Mas essa limpeza não é feita de qualquer
jeito, só para se livrar da sujeira, usando detergente ou até alguns aparelhos.
Todas as disciplinas tradicionais têm um estilo particular de limpar o chão, em
que se usa água fria com panos de algodão, ficando-se num estado desperto de
consciência e solicitando do corpo uma posição específica. O pano deve ser
umedecido em água fria (sem detergente) e depois torcido. Abre-se o pano úmido no
chão, pondo-se as duas palmas das mãos sobre ele. Os joelhos não tocam o chão,
somente as mãos e os pés. De modo que o corpo fica parecido a um V invertido.
Então andamos para a frente, lentamente, empurrando o pano pelo chão.

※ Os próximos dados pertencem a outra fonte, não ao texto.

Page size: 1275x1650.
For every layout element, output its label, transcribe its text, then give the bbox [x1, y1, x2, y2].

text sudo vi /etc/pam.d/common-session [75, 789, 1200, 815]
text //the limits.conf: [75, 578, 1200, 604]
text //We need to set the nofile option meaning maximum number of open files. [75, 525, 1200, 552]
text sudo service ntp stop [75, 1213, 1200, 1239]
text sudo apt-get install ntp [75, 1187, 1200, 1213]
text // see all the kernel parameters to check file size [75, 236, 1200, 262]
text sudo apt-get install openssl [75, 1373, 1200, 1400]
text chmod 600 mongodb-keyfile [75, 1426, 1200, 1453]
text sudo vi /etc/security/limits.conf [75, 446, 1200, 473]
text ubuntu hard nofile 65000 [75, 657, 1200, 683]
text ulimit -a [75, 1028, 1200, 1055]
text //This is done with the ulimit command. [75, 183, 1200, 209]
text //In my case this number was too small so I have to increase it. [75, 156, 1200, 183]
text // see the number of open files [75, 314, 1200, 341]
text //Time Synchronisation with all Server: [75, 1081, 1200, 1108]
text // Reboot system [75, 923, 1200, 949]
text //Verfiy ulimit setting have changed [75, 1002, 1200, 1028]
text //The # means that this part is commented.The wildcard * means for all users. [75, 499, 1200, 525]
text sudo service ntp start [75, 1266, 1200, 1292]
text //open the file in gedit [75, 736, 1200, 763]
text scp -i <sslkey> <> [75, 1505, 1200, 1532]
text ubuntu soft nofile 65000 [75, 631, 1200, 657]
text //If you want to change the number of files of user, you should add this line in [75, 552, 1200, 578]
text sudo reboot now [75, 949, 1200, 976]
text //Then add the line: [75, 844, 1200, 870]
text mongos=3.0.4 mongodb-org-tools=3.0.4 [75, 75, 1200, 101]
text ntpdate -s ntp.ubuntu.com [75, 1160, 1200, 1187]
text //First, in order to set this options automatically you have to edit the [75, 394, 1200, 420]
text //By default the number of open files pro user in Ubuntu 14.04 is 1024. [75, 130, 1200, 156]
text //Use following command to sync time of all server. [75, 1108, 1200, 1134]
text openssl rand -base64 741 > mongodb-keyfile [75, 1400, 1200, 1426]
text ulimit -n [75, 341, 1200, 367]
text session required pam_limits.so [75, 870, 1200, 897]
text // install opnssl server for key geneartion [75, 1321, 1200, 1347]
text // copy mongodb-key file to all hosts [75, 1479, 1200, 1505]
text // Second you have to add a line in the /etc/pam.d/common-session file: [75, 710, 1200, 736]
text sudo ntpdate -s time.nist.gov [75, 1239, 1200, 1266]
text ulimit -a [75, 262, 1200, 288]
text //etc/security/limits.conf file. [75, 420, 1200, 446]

Normalmente começamos por um lado do ambiente e atravessamos sem parar em direção
ao outro. Quando chegamos na parede oposta, ficamos em pé, umedecemos o pano e
recomeçamos por uma outra “pista”. Nesta posição, nossos quadris estão firmes,
e trabalhamos o corpo à medida em que limpamos o chão. Enquanto fazemos esse
exercício, temos de pensar somente em esfregar o pano, limpando cuidadosamente.
Não devemos nos apressar, ficar distraídos ou pensar em outras coisas. Não
devemos conversar com outro colega. Tudo isso é extremamente difícil, mas é algo
muito bom para treinar a concentração de que um ator necessita.
Existe um conceito que se encontra na antiga filosofia
budista indiana, o samadhi, que se
refere a um nível particular de concentração profunda. De certo modo, é
extremamente simples: quando lemos um livro, apenas nos concentramos na leitura
do livro; quando pescamos, focamos nossa atenção somente nos movimentos e na
vibração da própria linha; quando limpamos o chão, é tudo o que fazemos. [...] É
extremamente difícil concentrar-se apenas na ação de limpar: é fácil
distrair-se. No entanto, os atores devem ser capazes de realizar qualquer
atividade com 100% de si mesmos e de concentração.
Yoshi Oida ( 1933- )
O ator invisível. Prefácio de Peter
Brook; tradução de Marcelo Gomes. São Paulo: Via Lettera, 2007. p 22-23.